--- Information supplied Enclosed Below ---

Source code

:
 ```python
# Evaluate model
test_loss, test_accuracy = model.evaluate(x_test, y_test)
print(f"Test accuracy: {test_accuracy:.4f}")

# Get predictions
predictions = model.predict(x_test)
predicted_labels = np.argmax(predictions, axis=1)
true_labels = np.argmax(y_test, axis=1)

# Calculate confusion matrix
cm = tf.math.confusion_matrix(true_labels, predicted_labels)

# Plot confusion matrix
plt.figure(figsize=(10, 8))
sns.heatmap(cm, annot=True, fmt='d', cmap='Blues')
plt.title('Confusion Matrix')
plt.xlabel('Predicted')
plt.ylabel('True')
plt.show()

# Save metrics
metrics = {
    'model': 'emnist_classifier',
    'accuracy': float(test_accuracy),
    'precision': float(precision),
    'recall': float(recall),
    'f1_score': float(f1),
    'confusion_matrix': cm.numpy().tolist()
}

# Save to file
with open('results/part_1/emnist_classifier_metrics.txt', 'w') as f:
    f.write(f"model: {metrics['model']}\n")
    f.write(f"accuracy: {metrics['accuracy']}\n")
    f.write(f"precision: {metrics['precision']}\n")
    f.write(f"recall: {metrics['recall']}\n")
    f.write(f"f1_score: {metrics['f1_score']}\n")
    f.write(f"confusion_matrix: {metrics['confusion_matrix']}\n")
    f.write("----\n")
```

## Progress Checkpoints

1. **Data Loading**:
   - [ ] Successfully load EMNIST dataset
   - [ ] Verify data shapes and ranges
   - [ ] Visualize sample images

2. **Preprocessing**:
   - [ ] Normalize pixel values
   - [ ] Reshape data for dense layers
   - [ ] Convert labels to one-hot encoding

--- End of Enclosed Information supplied ---

→ **Aim of the task**
When you reach the line that contains "- [ ] Successfully load EMNIST dataset" in the material above, please copy it and every line after it exactly, stopping only at the last line.

→ **Output**
   - [ ] Successfully load EMNIST dataset
   - [ ] Verify data shapes and ranges
   - [ ] Visualize sample images

2. **Preprocessing**:
   - [ ] Normalize pixel values
   - [ ] Reshape data for dense layers
   - [ ] Convert labels to one-hot encoding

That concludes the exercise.